Are you using a particular version of solc or abigen?

jcvernaleo commented 6 years ago

Also, it might be best to split this into 2 PR, one for anything smart contract related and one that depends on that with the go code and the generate step that way they can be reviewed separately. Since the smart contracts are already deployed, I'm not sure if those changes can go in really (but that is more @gabmontes's area than mine).

jcvernaleo commented 6 years ago

That said, I'm very happy to see go bindings here!

jgarzik commented 6 years ago

Comments:

euforic commented 6 years ago

@jcvernaleo Sorry not sure how the typo got in, but fixed that and pushed the changes. I will break it into two commits as requested. Instead of duplicating monolithic.sol do you want to just push a git tag to tag the version this way if the contract is ever updated and redeployed we can just tag the new versions?

euforic commented 6 years ago

@jcvernaleo @jgarzik I put in another PR #74 that just updates the comments to allow for the contract to compile with the latest version of solc

euforic commented 6 years ago

@jcvernaleo @jgarzik Ok this PR only covers the actually Go binding generation function and the generated Go code. It's built off of #74 pending PR branch so once that is merged the changes to the contract will disappear from this PR changes

jcvernaleo commented 6 years ago

Would it be possible to generate the go bindings using the version of solc that was initially used (looks like 0.4.21 based on package-lock.json) or does generating the go code require the newer solc?

Mostly wondering if we can get the go code in without touching the contracts.

jcvernaleo commented 6 years ago

Regardless of the question above, the generate command now works for me and generates identical code when I run it as in the pull request (other than a single newline oddly enough). So on the go side, I'm happy with this PR (once we decide on #74).
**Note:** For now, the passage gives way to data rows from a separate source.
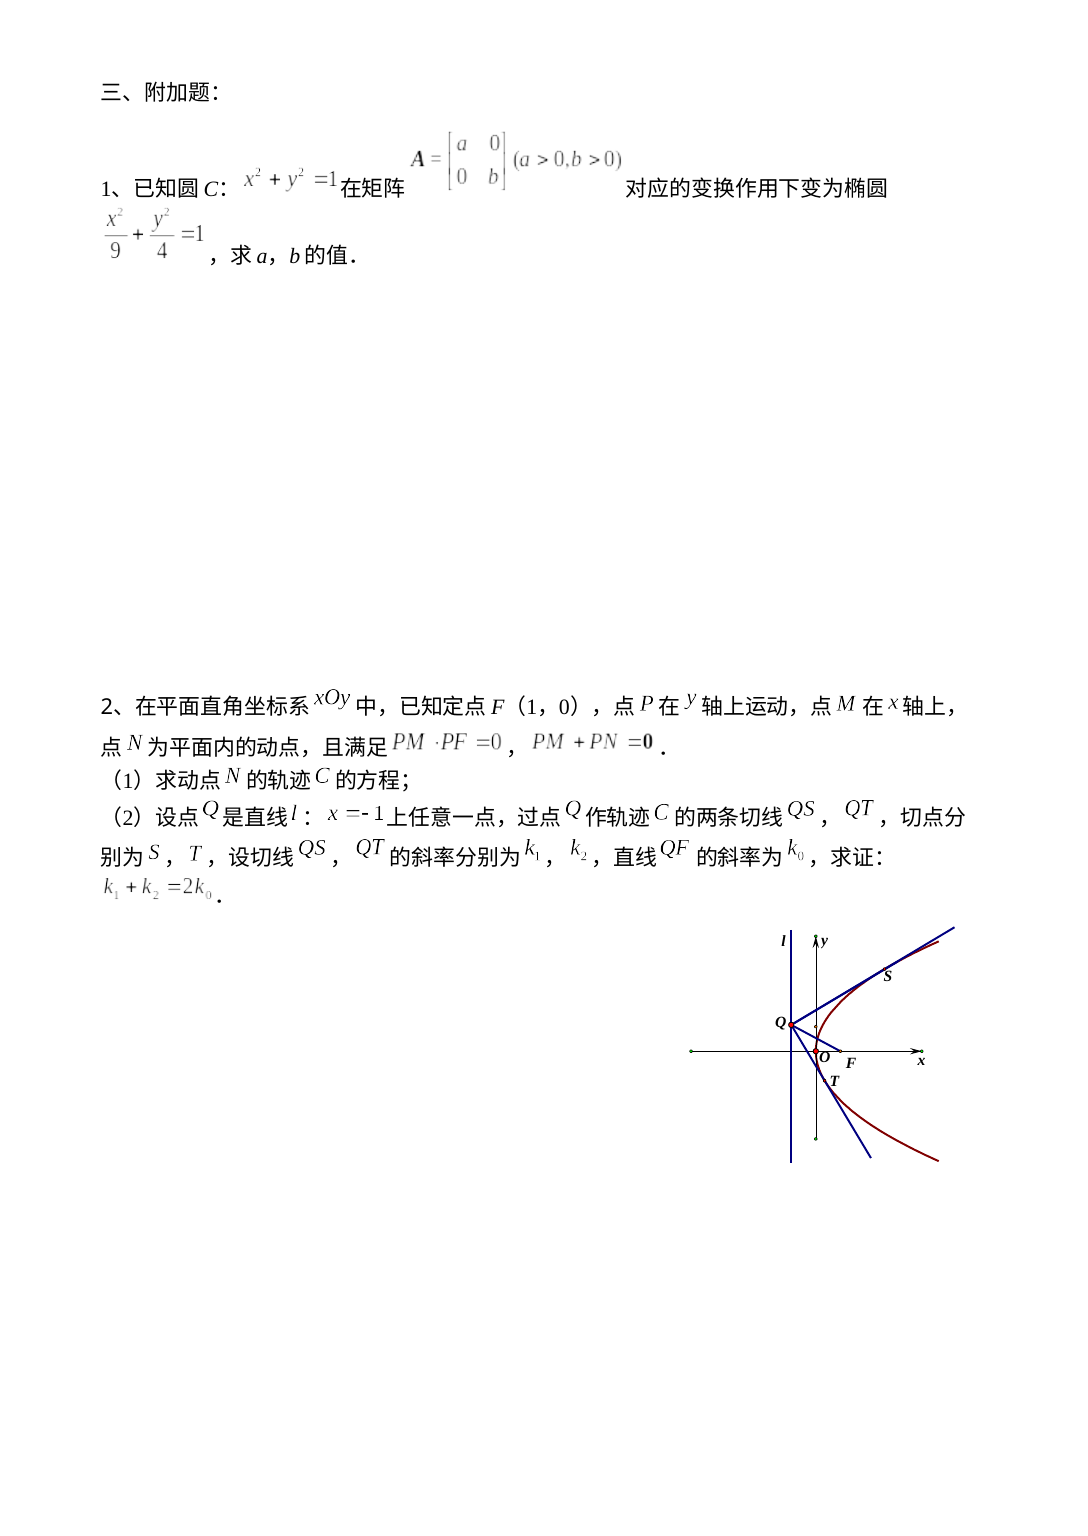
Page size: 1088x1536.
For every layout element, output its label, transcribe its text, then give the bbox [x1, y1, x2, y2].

text （1）求动点的轨迹的方程； [100, 762, 987, 794]
text 1、已知圆C：在矩阵对应的变换作用下变为椭圆，求a，b的值． [100, 127, 987, 269]
text 三、附加题： [100, 75, 987, 107]
text （2）设点是直线：上任意一点，过点作轨迹的两条切线，，切点分别为，，设切线，的斜率分别为，，直线的斜率为，求证：． [100, 794, 987, 910]
text 2、在平面直角坐标系中，已知定点F（1，0），点在轴上运动，点在轴上，点为平面内的动点，且满足，． [100, 683, 987, 762]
euforic commented 6 years ago

@jcvernaleo so the only changes to the contract now are just ... added to the doc blocks that are missing the required docs. So nothing would change for the compiled contract, it might just add the docs to the ABI. The issue with using an older version of the compiler is we will miss out on any of the improvements and / or bug fixes from the latest code generator. One big problem is you will have to have everyone downgrade there installed version of abigen to an older version in order to compile too.

jcvernaleo commented 6 years ago

Downgrading abigen is definitely more of a pain than downgrading solc.

patidarmanoj10 commented 4 years ago

No changes in contract needed . closing this as new PR #95 will take care of this.